The Loser Meets a Semi-Famous Dude

David Brancaccio
David Brancaccio

Being awful at everything, the Complete and Total Loser has been working in a gift shop for the better part of a decade, despite his master's degree, which is in something he's no good at doing. Sometimes notable people visit the store, as it's in a building with objects worthy of perusal by those interested in beauty and culture. Such notables have included actors like John Lithgow, Willem Defoe and Demi Moore, the movie director John Landis, musicians David Byrne, Judy Carne and David Crosby, and the odd visit by his city's mayor and other political figures.
On a recent Sunday, David Brancaccio visited. The Loser, who has seen him host NOW on PBS, likes Brancaccio and waited on him four years before. This time, he approached him when he saw him in the store and greeted him, welcoming him back. He did something he seldom does to anybody: he thrust out his hand and shook Brancaccio's.
Journalism, the Loser's failed career, is the best job there is. In no other job are you paid to get away from your desk and go out to meet people and learn new things, after which you turn those experiences into short, written pieces that, if you've done them at all well, strangers will compliment you on. Journalists frequently complain about their low pay, yet they're paid a salary that one can easily live well on; an Associated Press reporter at a bureau makes in the mid 50s -- not bad for a job that requires no specialized training and is one that an honest journalist once said he'd "do for free."
In the Loser's dreams he's achieved Brancaccio's level of success.
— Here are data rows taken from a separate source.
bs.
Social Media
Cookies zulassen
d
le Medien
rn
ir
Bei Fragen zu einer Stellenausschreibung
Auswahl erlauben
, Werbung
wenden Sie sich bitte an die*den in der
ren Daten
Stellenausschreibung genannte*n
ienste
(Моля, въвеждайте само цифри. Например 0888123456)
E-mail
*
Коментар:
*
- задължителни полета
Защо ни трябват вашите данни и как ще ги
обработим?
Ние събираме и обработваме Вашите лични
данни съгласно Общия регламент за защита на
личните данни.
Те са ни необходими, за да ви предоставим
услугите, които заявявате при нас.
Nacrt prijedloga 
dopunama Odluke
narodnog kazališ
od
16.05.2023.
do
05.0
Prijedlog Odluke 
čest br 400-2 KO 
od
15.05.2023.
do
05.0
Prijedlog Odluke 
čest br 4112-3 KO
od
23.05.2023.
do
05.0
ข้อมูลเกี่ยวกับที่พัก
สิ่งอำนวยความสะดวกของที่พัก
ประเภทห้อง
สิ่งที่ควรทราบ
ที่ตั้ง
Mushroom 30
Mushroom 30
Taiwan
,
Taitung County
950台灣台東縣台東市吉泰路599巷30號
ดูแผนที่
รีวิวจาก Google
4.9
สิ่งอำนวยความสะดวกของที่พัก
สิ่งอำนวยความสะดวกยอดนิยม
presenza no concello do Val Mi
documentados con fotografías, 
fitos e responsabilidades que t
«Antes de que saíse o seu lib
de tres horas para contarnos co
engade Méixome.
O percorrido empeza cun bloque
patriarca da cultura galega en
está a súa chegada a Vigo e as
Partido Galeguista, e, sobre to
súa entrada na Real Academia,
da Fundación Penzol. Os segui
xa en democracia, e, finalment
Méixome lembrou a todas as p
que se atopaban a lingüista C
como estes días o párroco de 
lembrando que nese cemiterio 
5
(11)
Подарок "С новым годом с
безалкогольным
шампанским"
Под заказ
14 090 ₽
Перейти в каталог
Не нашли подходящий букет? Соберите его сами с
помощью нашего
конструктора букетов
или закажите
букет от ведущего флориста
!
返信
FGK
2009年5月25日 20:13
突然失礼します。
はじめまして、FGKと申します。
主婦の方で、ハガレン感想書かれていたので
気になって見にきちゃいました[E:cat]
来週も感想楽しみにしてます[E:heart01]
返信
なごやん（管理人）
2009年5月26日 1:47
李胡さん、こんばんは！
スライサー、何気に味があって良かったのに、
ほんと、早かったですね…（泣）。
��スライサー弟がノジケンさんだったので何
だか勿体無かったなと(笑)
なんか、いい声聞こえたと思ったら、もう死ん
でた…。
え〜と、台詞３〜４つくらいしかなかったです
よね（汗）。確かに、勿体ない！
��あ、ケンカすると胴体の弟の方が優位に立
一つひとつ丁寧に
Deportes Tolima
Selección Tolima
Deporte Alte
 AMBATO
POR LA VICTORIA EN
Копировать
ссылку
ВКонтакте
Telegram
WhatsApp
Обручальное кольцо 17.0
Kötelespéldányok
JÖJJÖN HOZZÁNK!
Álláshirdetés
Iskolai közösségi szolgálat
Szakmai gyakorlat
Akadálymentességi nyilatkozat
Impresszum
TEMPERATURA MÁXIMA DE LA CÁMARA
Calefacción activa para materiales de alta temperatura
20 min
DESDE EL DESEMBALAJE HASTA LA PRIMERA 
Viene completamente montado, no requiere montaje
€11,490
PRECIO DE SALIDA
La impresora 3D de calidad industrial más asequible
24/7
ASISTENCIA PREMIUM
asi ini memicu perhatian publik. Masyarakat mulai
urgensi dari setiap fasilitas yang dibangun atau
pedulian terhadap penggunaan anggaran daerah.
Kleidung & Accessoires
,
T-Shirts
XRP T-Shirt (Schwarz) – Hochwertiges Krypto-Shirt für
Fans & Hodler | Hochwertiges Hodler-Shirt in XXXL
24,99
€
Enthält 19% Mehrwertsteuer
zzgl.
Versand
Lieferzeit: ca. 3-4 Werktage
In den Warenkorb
He's doing well enough that his worries are about deadlines and getting stories, not about paying his bills and retirement, but he isn't so famous that he can't go on a cultural outing with his wife and teenage daughter without an entourage or special arrangements. He works hard at his day job, but has time to write a book, in this case "Squandering Aimlessly," which is about "money and values in America."
His beats are those of a Renaissance man: politics, human rights, national security, the environment, health care and science policy and, at his level, whatever the hell else he wants to cover. He and his staff have won awards—the George Foster Peabody Award and the DuPont-Columbia Award, an Emmy for a story on an innovative way to deliver health care in Africa, and the 2009 Walter Cronkite Award for Excellence in Television Political Coverage.
A nice life.
A meaningless aside: In nearly all of the photos the Loser found of Brancaccio, he looks gay. When you meet him, however, you don't get a whiff of that.
November 23 update: The Loser read two days ago that Brancaccio's show has been canceled. Sorry to hear that, David.